KOMPAS.com - Apabila sebelumnya syarat perjalanan darat, laut, dan udara calon penumpang harus mengantongi hasil negatif Covid-19 tes PCR atau rapid tes antigen, kini bisa lebih mudah lagi.
Hal itu setelah Satuan Tugas (Satgas) Penanganan Covid-19 menyebutkan bahwa tes GeNose Covid-19 bisa menjadi syarat perjalanan di semua moda transportasi mulai 1 April 2021.
Pelaku perjalanan transportasi darat/laut/udara wajib menunjukkan surat keterangan hasil negatif tes Covid-19.
Namun, selain tes menggunakan RT-PCR dan rapid test antigen, calon penumpang bisa juga cukup menunjukkan hasil negatif tes GeNose C19 di bandara, pelabuhan, atau stasiun sebelum keberangkatan.
Baca juga: Epidemiolog Minta GeNose Tak Jadi Syarat Perjalanan, Ini Alasannya
Hal ini berdasarkan Surat Edaran (SE) Nomor 12 Tahun 2021 tentang Ketentuan Perjalanan Orang Dalam Negeri dalam Masa Pandemi Corona Virus Disease 2019 (Covid-19).
GeNose merupakan alat buatan Universitas Gadjah Mada, yang digunakan untuk mendeteksi Covid-19 lewat embusan napas. GeNose akan tersedia di bandara, pelabuhan, dan stasiun sehingga bisa menjadi pilihan yang lebih murah bagi calon penumpang pesawat, kapal laut, dan kereta api.
Menanggapi kebijakan tersebut, epidemiolog Griffith University Australia Dicky Budiman menilai, perlu dijelaskan kembali tujuan penggunaan GeNose dalam tes Covid-19.
Sebab, menurut dia, pemilihan metode tes syarat perjalanan perlu berdasarkan sejumlah hal.
Salah satunya pemilihan metode tes syarat perjalanan harus berdasarkan pertimbangan Organisasi Kesehatan Dunia (WHO).
"Yang jelas sejauh ini direkomendasikan baru dua, yakni PCR dan rapid test antigen," ujar Dicky saat dihubungi Kompas.com, Selasa (30/3/2021).
Menurut Dicky, pemilihan strategi screening dan testing harus jelas tujuan dan mekanisme tesnya.
Dicky berharap diadakannya layanan GeNose oleh pemerintah bukan semata karena murah dan mudah.

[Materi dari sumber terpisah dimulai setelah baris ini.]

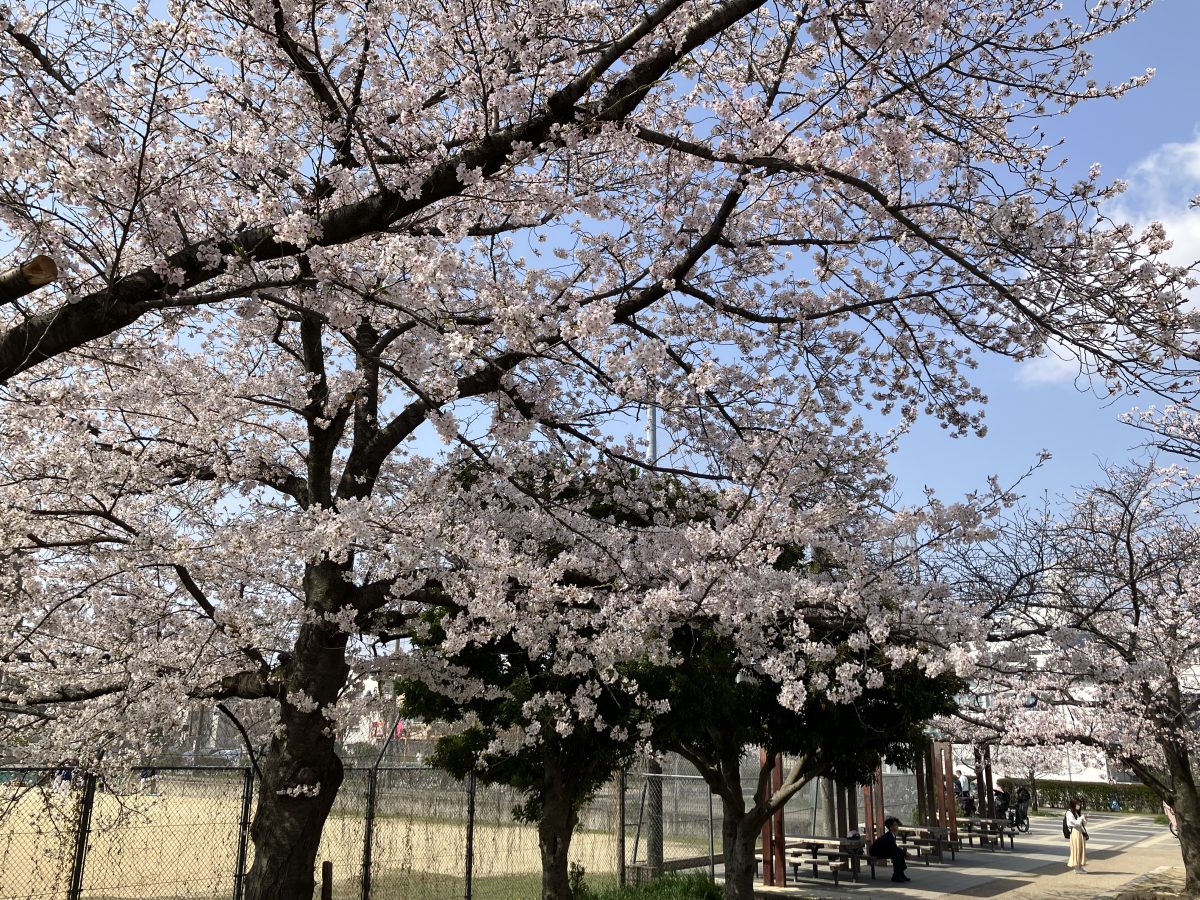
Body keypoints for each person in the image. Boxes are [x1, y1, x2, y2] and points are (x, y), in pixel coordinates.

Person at [868, 816, 910, 883]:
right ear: (891, 827)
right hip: (875, 852)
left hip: (883, 850)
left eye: (897, 824)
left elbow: (893, 848)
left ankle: (900, 874)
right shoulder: (888, 836)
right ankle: (896, 875)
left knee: (898, 853)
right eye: (895, 825)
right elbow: (894, 848)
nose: (897, 826)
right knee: (897, 853)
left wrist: (904, 853)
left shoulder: (891, 834)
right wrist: (905, 853)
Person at [1065, 798, 1088, 873]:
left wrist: (1085, 819)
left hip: (1080, 832)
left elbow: (1082, 824)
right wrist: (1081, 818)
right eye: (1077, 804)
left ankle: (1080, 866)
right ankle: (1076, 867)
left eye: (1079, 804)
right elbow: (1074, 823)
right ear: (1073, 804)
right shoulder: (1069, 813)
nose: (1079, 805)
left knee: (1081, 849)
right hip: (1075, 832)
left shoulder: (1076, 812)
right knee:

Baca juga: 4 Bandara yang Sediakan GeNose Per 1 April dan Cara Pesannya
Sebab, menurut Dicky, pemerintah juga perlu mempertimbangkan situasi pandemi secara global maupun secara nasional.
"Kalau situasi pandemi di Indonesia sendiri belum terkendali, Indonesia masih jauh, sehingga potensi orang membawa virus lebih banyak dibandingkan mereka yang terdeteksi selama ini," lanjut Dicky.
Selain itu, pemerintah harus lebih mempertimbangkan risiko adanya strain baru, seperti memperkuat kuantitas dan kualitas tindakan 3T.